Imo, it's important to see both sides, as long as one knows what the slant is

symple19
12-14-2013, 02:43 PM
US and UK suspend non-lethal aid for Syria rebels
http://www.bbc.co.uk/news/world-middle-east-25331241

Spurs da champs
12-14-2013, 03:19 PM
Of course western media is better. I had just never seen that much combat footage from the Syrian side of things. I read quite a few of the fragmented translations on their website, and they are hardcore biased toward Assad. But they have some incredibly brave combat journalists to bring back all those pictures, which I can respect.

Imo, it's important to see both sides, as long as one knows what the slant is

Western Media is hardcore biased to the rebels...I agree with your premise, however.

FuzzyLumpkins
12-14-2013, 08:27 PM
Compelling rebuttal. Certainly doesn't blow what Hersh said out of the water, though

Did anybody follow the link to Anna-news from the article? Some amazing battlefield pictures from embedded Russian journalists. Stuff you never see coming from western media, tbh

Here's a taste


http://www.youtube.com/watch?v=jBSWhaAQvWo

This ones better, some intense stuff:


http://www.youtube.com/watch?v=62kT1WFwrAw#t=312

Okay, thread derailment over

It blows the contentions that the rebels could or would have made the weapons considering the capital and logistics involved. It firmly rebuts the contention on the range of the munitions.

It firmly links the munitions known to have been used in the attack to the regime. It puts the regime forces firmly in position from where the attacks came. It demonstrates an overall military campaign in the area under question.


by the Aum Shinrikyo cult.

"The 1994 to 1996 Japanese experience tells us that even a very large and sophisticated effort comprising many millions of dollars, a dedicated large facility, and a lot of skilled labor results only in liters of sarin, not tons," Kaszeta said. "Even if the Aug. 21 attack is limited to the eight Volcano rockets that we seem to be talking about, we're looking at an industrial effort two orders of magnitude larger than the Aum Shinrikyo effort. This is a nontrivial and very costly undertaking, and I highly doubt whether any of the possible nonstate actors involved here have the factory to have produced it. Where is this factory? Where is the waste stream? Where are the dozens of skilled people -- not just one al Qaeda member -- needed to produce this amount of material?"

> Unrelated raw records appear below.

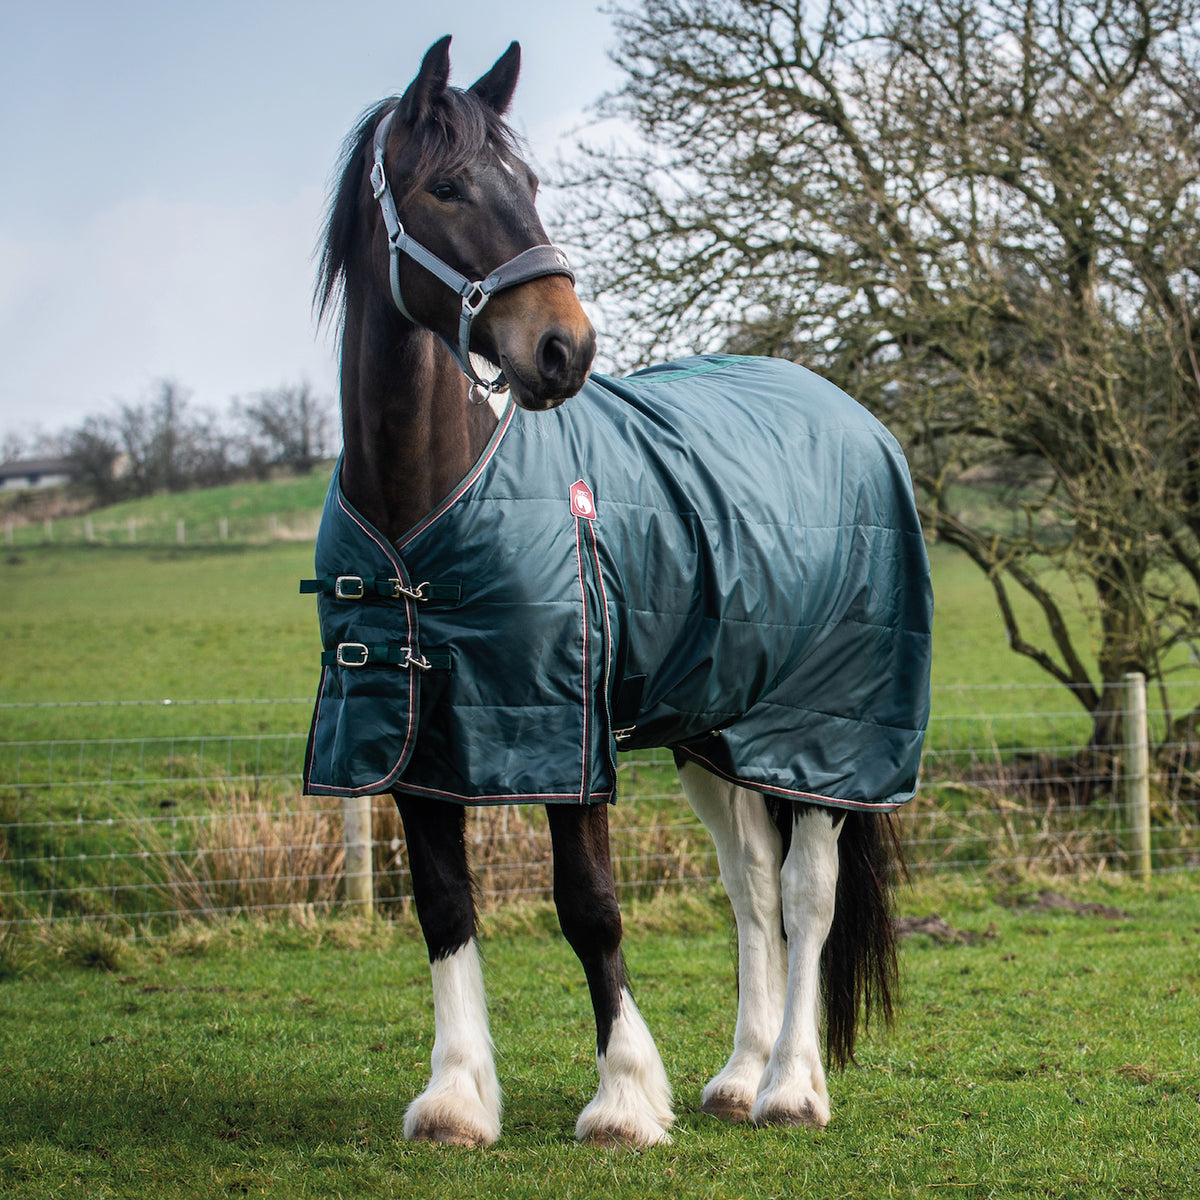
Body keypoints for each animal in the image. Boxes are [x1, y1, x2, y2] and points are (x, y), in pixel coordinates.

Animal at [304, 36, 932, 1148]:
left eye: (532, 186)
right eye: (448, 186)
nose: (565, 348)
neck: (425, 499)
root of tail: (853, 415)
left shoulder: (567, 735)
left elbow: (590, 905)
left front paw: (626, 1098)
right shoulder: (420, 740)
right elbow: (443, 906)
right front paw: (458, 1097)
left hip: (828, 744)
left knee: (806, 897)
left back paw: (791, 1086)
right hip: (716, 732)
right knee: (748, 890)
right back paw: (737, 1077)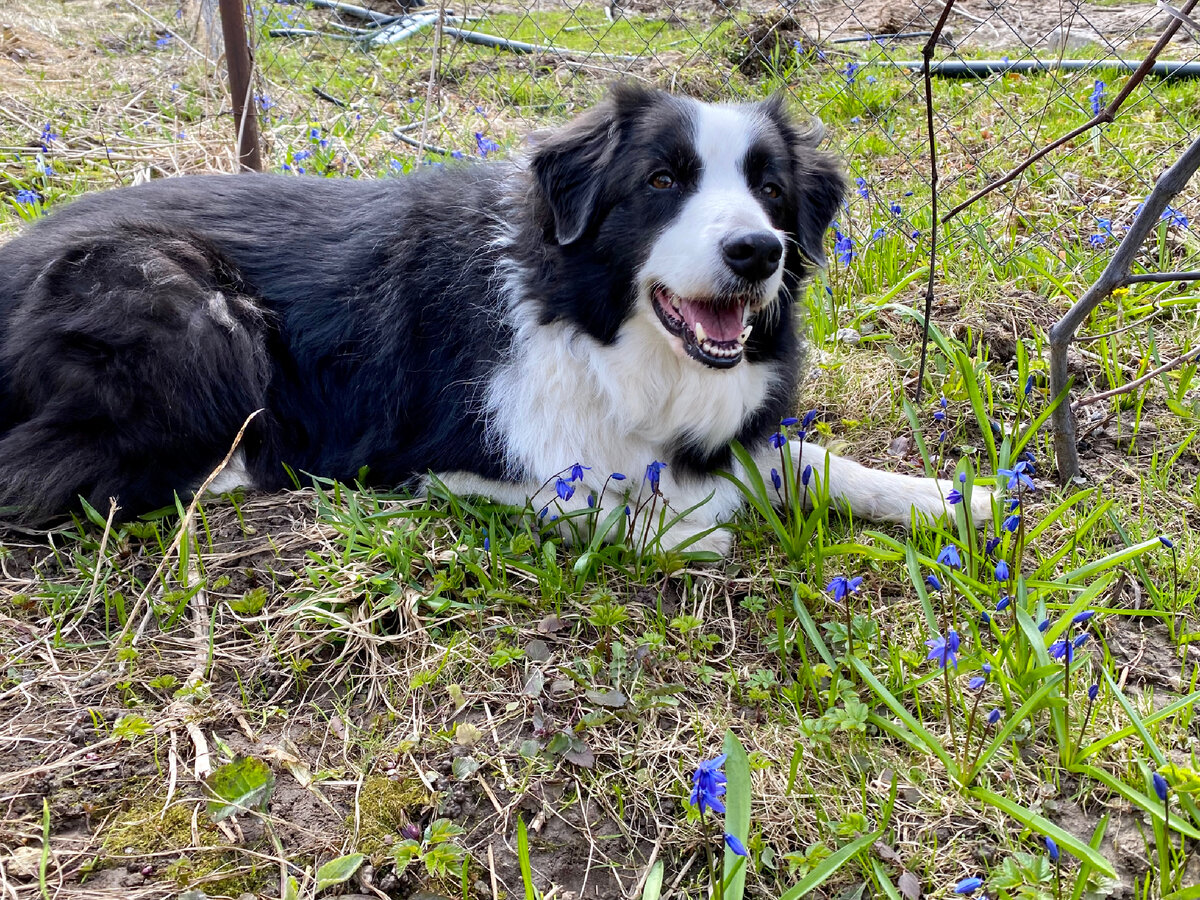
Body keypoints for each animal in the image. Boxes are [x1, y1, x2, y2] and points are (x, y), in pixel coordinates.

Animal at [0, 84, 979, 554]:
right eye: (662, 180)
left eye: (770, 190)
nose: (756, 253)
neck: (599, 335)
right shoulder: (446, 456)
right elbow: (609, 499)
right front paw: (688, 524)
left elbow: (808, 459)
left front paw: (950, 498)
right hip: (186, 302)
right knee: (47, 470)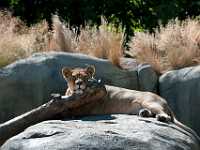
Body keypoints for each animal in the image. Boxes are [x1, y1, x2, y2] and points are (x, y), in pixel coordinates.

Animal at [61, 65, 199, 142]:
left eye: (85, 77)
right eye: (74, 77)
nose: (79, 83)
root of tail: (165, 101)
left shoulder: (86, 107)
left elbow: (69, 109)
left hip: (149, 102)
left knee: (166, 115)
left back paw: (161, 117)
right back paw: (143, 113)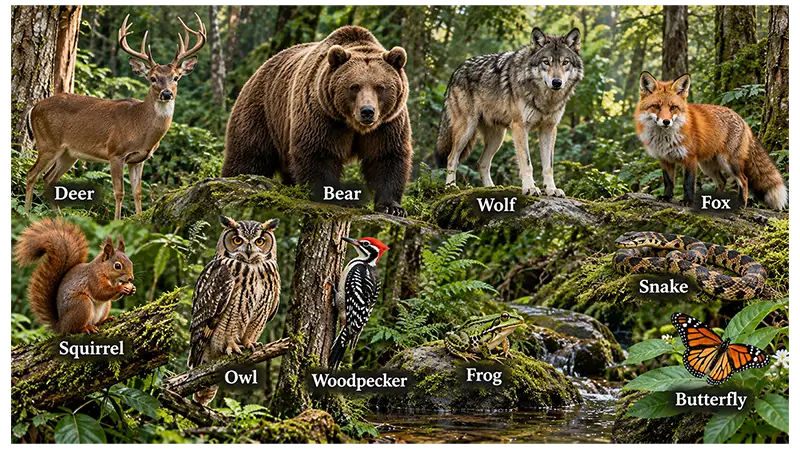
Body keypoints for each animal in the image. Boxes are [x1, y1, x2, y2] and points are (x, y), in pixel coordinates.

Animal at [25, 13, 206, 220]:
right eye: (152, 78)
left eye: (176, 77)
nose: (167, 94)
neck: (141, 127)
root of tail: (33, 108)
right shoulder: (115, 152)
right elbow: (119, 192)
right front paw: (117, 221)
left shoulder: (138, 159)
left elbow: (137, 192)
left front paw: (139, 218)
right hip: (48, 143)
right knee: (31, 174)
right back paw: (26, 214)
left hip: (68, 153)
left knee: (49, 179)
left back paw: (60, 218)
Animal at [222, 26, 413, 216]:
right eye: (354, 86)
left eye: (380, 87)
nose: (367, 111)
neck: (352, 124)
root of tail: (257, 72)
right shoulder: (322, 115)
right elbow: (318, 151)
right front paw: (338, 199)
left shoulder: (387, 123)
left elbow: (386, 156)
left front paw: (392, 207)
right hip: (263, 114)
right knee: (249, 156)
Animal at [635, 71, 787, 210]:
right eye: (656, 106)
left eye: (673, 107)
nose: (666, 122)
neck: (665, 138)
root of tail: (743, 120)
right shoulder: (664, 159)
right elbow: (669, 182)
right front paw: (666, 197)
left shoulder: (690, 158)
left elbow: (688, 184)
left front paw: (687, 202)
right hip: (708, 166)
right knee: (722, 181)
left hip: (729, 163)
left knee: (744, 180)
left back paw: (741, 205)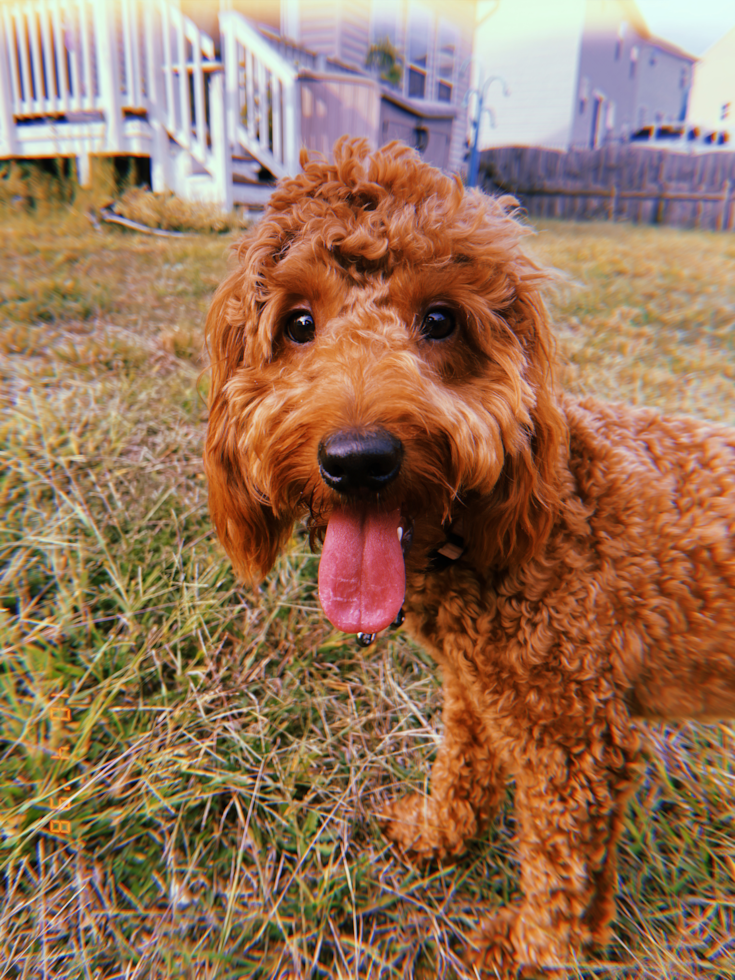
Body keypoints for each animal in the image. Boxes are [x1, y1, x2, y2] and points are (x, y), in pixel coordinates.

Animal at [203, 140, 735, 980]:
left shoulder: (573, 738)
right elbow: (462, 767)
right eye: (297, 324)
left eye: (440, 319)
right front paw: (439, 835)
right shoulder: (480, 688)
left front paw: (534, 947)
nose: (358, 460)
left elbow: (560, 859)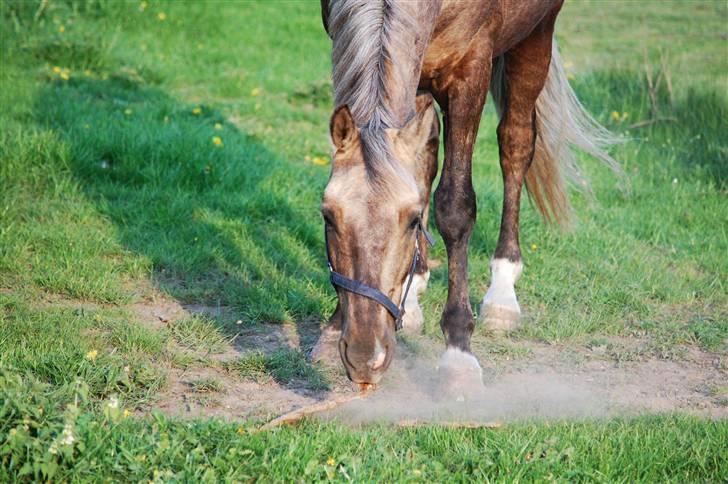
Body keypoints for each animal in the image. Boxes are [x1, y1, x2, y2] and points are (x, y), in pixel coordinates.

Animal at [316, 0, 616, 386]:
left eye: (412, 221)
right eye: (328, 216)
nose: (365, 355)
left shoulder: (470, 72)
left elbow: (455, 206)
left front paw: (458, 357)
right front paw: (332, 332)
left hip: (536, 35)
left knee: (516, 144)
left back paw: (502, 295)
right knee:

He went on to add: "We have to apply a simple logic test here. Who is more likely to have done the deed? The regime, which has confessed to CW [chemical weapon] production facilities and has declared a stockpile of precursors that match the Aug. 21 chemistry very well?… Or persons unknown, with their alleged mystery factory, with no actual location, no trace of either supply chain or waste stream, no known employees, and far better things to do with the required amount of money?"

Could one of the major rebel factions obtained the munition and the artillery and fired it on their own people? Anything is possible I guess but there is very little proof of it and much of it is not corroborated.